Skip to main content
ARS Home » Southeast Area » New Orleans, Louisiana » Southern Regional Research Center » Cotton Quality and Innovation Research » Research » Publications at this Location » Publication #408078

Research Project: Enhanced Cotton for Value-Added Applications

Location: Cotton Quality and Innovation Research

Title: Rietveld analysis of nanocellulose crystallinity using XRD of different biomass sources

Author
item Jordan, Jacobs
item French, Alfred - Al
item Easson, Michael

Submitted to: American Chemical Society National Meeting
Publication Type: Abstract Only
Publication Acceptance Date: 5/17/2023
Publication Date: N/A
Citation: N/A

Interpretive Summary:

Technical Abstract: Powder diffraction is a convenient and widely used tool to study cellulosic nanomaterials.
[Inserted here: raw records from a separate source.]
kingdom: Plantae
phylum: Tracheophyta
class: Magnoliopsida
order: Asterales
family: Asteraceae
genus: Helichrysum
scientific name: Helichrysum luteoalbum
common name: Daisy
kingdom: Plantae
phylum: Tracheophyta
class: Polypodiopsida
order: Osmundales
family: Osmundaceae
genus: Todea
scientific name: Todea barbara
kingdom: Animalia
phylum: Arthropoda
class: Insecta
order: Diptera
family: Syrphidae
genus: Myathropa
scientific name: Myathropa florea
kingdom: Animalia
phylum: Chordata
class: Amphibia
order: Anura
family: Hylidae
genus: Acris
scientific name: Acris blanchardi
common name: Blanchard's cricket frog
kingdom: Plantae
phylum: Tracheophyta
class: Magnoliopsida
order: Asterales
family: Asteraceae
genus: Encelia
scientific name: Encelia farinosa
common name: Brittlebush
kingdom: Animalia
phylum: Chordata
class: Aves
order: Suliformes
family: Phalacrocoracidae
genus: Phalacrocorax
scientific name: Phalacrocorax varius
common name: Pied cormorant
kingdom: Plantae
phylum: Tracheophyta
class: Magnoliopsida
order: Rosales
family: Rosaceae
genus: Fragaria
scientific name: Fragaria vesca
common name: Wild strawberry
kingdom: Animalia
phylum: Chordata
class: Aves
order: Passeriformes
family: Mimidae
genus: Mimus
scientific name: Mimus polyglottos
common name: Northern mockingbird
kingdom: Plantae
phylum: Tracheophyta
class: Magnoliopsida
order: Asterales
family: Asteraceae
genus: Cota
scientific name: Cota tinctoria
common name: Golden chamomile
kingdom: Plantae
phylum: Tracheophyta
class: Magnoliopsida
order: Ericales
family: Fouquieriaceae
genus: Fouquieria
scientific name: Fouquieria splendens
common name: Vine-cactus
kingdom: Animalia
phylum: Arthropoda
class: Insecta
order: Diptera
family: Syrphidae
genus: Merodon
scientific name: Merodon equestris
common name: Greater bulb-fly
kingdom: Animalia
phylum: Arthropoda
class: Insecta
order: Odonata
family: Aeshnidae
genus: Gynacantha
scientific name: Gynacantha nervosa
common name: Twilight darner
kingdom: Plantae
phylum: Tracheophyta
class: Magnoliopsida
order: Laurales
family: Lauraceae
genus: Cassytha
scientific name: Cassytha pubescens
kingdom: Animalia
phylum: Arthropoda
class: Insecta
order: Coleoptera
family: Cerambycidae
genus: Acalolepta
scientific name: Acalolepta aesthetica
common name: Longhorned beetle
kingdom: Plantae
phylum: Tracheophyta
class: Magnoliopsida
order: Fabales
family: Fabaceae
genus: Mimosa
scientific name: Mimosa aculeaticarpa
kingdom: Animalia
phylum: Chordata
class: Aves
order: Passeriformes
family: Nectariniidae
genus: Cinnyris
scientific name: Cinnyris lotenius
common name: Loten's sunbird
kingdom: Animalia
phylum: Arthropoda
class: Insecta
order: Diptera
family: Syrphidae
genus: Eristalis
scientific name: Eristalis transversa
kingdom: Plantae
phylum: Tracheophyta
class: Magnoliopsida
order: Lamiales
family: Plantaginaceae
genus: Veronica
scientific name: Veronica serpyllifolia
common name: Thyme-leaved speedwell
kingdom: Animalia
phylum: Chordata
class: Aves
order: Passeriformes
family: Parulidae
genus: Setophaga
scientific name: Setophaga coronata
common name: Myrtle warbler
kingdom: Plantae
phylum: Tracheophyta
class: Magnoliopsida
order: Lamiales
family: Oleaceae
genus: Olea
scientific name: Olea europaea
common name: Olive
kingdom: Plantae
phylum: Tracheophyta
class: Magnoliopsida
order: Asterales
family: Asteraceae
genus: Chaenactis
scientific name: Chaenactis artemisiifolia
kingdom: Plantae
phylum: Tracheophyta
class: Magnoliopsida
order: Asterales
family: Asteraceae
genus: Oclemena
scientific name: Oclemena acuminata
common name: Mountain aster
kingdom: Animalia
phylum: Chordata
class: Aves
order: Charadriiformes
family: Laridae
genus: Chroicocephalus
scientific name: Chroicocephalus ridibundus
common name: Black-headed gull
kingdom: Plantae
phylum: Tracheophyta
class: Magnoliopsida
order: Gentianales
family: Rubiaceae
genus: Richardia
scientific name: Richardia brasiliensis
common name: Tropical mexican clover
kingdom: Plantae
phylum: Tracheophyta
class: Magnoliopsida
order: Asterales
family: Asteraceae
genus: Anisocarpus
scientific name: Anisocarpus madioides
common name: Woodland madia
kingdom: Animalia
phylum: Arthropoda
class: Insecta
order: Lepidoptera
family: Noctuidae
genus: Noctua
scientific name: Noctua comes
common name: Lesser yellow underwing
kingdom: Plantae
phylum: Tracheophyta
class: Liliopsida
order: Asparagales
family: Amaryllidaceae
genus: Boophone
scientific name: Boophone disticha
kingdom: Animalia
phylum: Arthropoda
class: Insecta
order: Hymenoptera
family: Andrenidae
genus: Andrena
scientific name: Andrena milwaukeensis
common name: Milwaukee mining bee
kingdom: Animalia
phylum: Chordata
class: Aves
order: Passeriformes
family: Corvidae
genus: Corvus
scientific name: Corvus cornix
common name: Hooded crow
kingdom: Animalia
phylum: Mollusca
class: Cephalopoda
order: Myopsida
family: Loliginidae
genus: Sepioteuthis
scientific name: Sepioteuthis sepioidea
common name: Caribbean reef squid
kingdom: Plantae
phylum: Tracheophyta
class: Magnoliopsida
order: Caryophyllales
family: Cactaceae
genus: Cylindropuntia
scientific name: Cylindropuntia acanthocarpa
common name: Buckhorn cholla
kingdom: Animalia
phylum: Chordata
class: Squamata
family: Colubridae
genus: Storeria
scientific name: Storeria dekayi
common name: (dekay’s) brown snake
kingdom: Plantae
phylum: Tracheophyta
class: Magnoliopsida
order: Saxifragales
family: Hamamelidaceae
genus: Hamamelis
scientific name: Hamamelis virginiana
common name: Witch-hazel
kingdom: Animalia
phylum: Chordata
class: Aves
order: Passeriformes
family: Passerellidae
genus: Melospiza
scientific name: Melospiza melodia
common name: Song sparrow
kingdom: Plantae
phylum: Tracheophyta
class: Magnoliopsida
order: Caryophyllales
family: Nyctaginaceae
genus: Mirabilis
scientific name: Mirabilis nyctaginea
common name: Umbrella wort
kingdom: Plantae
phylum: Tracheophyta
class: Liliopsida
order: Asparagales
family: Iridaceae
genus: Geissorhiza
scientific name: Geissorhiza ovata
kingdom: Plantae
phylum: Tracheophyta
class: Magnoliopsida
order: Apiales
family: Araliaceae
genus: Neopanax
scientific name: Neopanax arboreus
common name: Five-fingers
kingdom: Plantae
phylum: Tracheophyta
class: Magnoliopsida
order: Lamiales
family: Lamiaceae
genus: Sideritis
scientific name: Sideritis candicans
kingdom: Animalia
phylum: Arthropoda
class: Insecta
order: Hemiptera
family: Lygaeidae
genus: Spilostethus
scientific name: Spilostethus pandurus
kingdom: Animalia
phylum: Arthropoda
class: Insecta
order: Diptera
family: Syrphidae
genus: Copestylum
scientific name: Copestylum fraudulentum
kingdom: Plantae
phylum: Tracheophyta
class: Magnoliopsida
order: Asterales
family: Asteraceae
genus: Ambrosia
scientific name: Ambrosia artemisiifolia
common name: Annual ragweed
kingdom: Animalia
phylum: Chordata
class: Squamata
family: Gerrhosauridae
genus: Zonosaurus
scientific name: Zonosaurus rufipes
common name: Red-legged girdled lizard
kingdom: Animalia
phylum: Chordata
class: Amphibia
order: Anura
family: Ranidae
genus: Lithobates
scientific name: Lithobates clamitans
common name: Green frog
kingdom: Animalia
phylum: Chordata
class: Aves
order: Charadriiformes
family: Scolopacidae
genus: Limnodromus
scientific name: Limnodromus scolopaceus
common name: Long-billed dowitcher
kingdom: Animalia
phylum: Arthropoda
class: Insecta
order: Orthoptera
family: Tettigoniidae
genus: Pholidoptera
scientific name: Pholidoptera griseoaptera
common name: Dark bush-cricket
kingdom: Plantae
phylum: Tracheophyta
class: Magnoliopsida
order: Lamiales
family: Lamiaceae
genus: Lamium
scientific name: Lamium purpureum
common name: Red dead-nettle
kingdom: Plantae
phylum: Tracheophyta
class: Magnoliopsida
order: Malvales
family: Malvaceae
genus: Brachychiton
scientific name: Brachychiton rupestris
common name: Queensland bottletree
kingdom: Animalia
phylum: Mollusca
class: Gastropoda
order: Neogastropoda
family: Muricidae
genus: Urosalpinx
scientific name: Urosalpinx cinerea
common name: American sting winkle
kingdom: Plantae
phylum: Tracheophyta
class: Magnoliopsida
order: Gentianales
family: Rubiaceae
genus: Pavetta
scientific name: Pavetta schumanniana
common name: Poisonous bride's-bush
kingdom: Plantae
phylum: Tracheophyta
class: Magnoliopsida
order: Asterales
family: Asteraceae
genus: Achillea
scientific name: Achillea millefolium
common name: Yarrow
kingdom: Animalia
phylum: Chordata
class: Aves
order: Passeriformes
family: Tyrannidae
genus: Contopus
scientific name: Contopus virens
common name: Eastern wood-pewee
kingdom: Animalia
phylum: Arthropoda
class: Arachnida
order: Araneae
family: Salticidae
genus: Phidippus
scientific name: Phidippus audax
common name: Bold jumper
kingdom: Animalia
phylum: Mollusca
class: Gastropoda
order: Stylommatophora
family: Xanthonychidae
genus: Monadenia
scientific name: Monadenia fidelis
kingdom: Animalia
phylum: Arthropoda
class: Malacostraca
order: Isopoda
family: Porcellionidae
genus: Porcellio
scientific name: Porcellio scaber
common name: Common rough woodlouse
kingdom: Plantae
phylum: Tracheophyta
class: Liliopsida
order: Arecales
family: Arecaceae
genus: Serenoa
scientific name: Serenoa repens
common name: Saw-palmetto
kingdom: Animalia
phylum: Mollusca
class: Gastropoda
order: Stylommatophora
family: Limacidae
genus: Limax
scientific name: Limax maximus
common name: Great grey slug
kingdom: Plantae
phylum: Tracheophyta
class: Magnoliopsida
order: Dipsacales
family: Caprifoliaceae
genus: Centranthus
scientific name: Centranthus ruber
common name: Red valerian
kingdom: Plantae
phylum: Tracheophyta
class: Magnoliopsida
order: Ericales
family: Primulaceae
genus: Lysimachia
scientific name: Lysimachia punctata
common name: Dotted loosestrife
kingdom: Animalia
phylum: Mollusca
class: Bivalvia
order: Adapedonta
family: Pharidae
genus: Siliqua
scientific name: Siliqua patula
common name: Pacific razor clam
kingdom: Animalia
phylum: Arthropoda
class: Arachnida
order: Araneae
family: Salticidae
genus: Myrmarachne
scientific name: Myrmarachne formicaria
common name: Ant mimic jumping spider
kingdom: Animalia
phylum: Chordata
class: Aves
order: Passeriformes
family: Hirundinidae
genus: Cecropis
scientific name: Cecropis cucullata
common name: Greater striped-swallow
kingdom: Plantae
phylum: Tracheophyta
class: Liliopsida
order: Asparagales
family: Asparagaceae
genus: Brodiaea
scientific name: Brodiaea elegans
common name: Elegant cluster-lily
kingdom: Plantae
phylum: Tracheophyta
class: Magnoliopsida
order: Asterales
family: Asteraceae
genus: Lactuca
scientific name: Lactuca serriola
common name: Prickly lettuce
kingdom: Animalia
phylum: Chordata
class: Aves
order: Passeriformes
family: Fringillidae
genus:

The obtained diffraction patterns can provide insight into the purity and structure of the sample. For example, the observed powder diffraction pattern for cellulose I and cellulose II can be readily distinguished. Often, for cellulosic samples, the question at hand is one of determining the amount of crystalline material present compared to the amount of non-crystalline or amorphous material present. There are several techniques available for crystallinity determination of cellulose and nanocellulose using powder x-ray diffraction. The most predominately used method is the Segal method, and common alternative methods include peak deconvolution and amorphous subtraction. However, these have inherent problems: 1) due to the analysis method the amorphous component tends to be overestimated; 2) the methods are employed incorrectly; 3) each method uses only 2–7 “peaks” in the diffraction pattern for calculation, which may contain over 60 individual reflections. The Rietveld analytical method, which uses the entire diffraction pattern for crystallinity determination, overcomes many of these issues, however this method is not standardized and may be considered to overfit the data, therefore more work is needed. Nanocellulose from wood and cotton sources were compared with a materials analysis using diffraction (MAUD) Rietveld software. For data-fitting, factors included variations in unit cell dimensions, background contributions, crystallite anisotropy and preferred orientation. Specific attention was given to variations in cotton samples arising from differences between nanocellulose source from the cotton ginning process—cotton gin motes and cotton gin trash. These were then compared to patterns obtain from wood sources. This powerful tool allows for the analysis of complex mixtures containing multiple crystalline phases and can be useful for the analysis of composite cellulosic materials.